## Trecho citado
----------

7. Bate umas duas vezes com uma boa sexta-feira. O muro deve tremer todo - mas não pode cair. Se tiver que cair, caia agora. Estava podre, mal construído, inseguro - caia, então. Faz-se outro. Se resistir, será um bom muro.
8. Isso é crítica.
9. Acho que quanto mais cedo um professor começa a ensinar, para crianças, por exemplo, mais conteúdo deve dar e menos crítica, mas com tons já de insinuações preparatórias. À medida que o educando ganha idade, a crítica deve se sobrepôr aos conteúdos - porque a educação deve ser educação para a autonomia, para a liberdade, para a problematização.
10. Educação não é cabresto. Até pode ser. Na igreja, é - qualquer que seja ela: cabresto. Metáfora pesada, eu reconheço, mas não é culpa da linguagem...
11. Aí, Felipe, quando um crente se depara com dinâmicas pedagógicas comprometidas com os valores da emancipação epistemológica, da autonomia, ele "pira", porque não tem estrutura. Correrá para a saia do padre/pastor. Conclamará por inquisições. Evocará mil doutrinas e dogmas. Culpa de quem? Da educação que ele teve. Mas quem é a vítima?
12. Eu acho que eu exagero na dose. Reconheço. Sou hiperbólico, é fato. Todavia, procuro tratar meus educandos - adultos! - como cidadãos, com direito às informações, à formação. E serei, sempre, crítico - ou abandono a cátedra.
13. O educando terá sempre o direito de recusar meu discurso, rechaçá-lo, e retornar para seu mundo doutrinário: quantos já não o fizeram?! Nunca os obrigo a me darem razão. Nesse caso, sentirá alguma dor pela exposição às críticas que foi "obrigado" a ouvir. Mas, acredite, essas dores nada são perto do estrago que lhe fizeram na alma - e disso ele sequer tem conhecimento...
14. Expliquei?
15. Agora vai lá catar os cacos que a vida dói.
16. Falar nisso, já assistiu a um parto natural. Devia. Todo aluno devia assistir a um parto natural. O mundo nos recebe assim, com sangue, dor e gritos. E só se cresce assim, com sangue, dor e gritos. E é por isso que a Educação Religiosa nas Igrejas é a mesma há cem anos: porque ali só se quer aleluias, palminhas e auto-ajuda evangélica. É de direito. Mas não promove autonomia não...
OSVALDO LUIZ RIBEIRO
PS. Felipe, acredite: não tenho certeza de fazer a coisa certa. Só me parece, pelo menos, melhor do que a alternativa...
5 comentários:
O problema, professor, é que dói demais, e quando se é crítico na solidão, rodeado de pessoas que falam que você está "pecando contra Deus", sendo rebelde e tudo isso, a crise fica pior, e não mais se sabe o que fazer... Se o problema fossem as pessoas, mando todas catar coquinho, mas elas me jogam na parede e falam "se vire com Deus"! Ai dói pra caramba. Por outra parte, não posso nem quero voltar ao que eu era. Teria que desligar o cérebro.

----------

## Desafios
A. Segundo o trecho, a que todo aluno deveria assistir?
B. Transcreva literalmente a parte do trecho que vai de "9. Acho que" a "culpa da linguagem...".
C. Resuma o trecho em duas frases.

[Itens de um conjunto de dados]
----------

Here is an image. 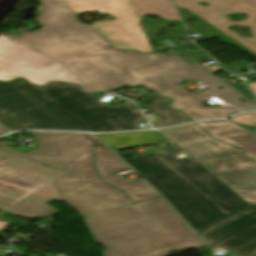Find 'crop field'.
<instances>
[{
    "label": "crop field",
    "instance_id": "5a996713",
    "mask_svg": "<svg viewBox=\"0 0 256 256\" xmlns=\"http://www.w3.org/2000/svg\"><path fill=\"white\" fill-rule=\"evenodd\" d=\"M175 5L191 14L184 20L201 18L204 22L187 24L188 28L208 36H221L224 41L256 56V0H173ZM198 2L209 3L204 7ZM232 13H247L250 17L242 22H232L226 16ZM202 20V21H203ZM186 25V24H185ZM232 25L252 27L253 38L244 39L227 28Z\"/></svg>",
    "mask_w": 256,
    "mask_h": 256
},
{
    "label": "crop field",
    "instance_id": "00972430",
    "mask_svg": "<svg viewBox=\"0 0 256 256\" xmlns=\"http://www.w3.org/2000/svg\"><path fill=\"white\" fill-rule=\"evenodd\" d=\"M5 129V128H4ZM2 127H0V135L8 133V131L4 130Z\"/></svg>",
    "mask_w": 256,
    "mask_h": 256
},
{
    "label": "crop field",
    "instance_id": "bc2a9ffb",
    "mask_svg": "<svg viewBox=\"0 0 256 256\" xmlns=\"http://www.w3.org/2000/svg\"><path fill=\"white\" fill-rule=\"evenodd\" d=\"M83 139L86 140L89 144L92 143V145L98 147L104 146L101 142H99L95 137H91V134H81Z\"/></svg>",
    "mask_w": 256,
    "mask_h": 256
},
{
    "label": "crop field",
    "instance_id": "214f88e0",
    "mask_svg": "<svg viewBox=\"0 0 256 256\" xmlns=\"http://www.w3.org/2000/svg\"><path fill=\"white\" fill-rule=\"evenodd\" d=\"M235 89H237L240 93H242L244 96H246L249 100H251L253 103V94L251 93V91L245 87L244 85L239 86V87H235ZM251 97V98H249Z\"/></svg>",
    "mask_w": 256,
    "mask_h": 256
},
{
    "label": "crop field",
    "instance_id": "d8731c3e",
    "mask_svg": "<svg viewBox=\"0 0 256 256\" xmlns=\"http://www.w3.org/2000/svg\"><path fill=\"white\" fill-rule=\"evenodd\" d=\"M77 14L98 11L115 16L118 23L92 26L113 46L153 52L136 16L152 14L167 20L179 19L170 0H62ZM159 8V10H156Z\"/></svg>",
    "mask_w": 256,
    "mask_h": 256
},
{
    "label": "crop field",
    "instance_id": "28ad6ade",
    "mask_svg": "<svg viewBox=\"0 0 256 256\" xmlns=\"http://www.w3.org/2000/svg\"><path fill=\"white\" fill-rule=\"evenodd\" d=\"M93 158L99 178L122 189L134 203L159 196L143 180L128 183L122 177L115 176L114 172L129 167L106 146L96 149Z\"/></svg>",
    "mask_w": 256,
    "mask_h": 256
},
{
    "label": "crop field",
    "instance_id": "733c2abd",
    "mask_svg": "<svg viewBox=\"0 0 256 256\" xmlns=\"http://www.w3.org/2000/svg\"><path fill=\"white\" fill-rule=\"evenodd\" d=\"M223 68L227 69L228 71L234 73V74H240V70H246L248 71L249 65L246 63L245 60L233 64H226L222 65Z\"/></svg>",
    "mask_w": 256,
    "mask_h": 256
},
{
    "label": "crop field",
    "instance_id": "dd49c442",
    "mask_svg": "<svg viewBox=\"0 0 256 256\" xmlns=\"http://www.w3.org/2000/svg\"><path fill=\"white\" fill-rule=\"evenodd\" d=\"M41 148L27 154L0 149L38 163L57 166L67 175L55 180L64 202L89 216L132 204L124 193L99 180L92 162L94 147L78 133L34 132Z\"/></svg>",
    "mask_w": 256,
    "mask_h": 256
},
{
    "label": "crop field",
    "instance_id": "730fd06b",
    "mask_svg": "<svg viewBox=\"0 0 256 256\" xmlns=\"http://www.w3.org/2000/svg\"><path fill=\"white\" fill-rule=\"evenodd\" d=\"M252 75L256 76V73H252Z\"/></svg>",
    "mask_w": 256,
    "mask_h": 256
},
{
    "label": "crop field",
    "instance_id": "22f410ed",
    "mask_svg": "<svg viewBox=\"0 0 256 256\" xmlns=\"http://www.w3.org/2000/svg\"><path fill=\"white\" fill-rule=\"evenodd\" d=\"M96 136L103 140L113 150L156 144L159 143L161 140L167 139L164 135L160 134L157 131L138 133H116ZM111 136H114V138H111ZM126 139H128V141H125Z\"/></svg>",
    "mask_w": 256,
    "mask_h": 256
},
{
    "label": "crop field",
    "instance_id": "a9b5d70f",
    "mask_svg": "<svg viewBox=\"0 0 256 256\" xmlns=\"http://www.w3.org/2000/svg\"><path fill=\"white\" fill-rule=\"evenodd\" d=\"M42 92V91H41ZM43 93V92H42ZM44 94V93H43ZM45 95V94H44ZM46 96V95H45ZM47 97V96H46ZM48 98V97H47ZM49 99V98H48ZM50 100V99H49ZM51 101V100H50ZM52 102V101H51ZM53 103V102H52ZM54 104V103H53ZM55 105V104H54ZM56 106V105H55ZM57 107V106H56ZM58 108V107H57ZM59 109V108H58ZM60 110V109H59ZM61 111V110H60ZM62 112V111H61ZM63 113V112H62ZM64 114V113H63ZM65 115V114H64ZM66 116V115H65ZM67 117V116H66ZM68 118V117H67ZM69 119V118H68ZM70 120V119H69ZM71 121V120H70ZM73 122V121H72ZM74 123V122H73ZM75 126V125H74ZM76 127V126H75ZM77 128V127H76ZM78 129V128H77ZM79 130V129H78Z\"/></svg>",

----------

## Soluções das tarefas
A. A um parto natural.

B.
9. Acho que quanto mais cedo um professor começa a ensinar, para crianças, por exemplo, mais conteúdo deve dar e menos crítica, mas com tons já de insinuações preparatórias. À medida que o educando ganha idade, a crítica deve se sobrepôr aos conteúdos - porque a educação deve ser educação para a autonomia, para a liberdade, para a problematização.
10. Educação não é cabresto. Até pode ser. Na igreja, é - qualquer que seja ela: cabresto. Metáfora pesada, eu reconheço, mas não é culpa da linguagem...

C. O trecho sustenta que, à medida que o educando ganha idade, a crítica deve se sobrepor aos conteúdos, pois a educação deve ser voltada para a autonomia e a liberdade, enquanto a educação na igreja é comparada a um cabresto. Quem escreve reconhece ser hiperbólico, mas afirma tratar os educandos adultos como cidadãos, manter-se sempre crítico e nunca obrigá-los a lhe darem razão.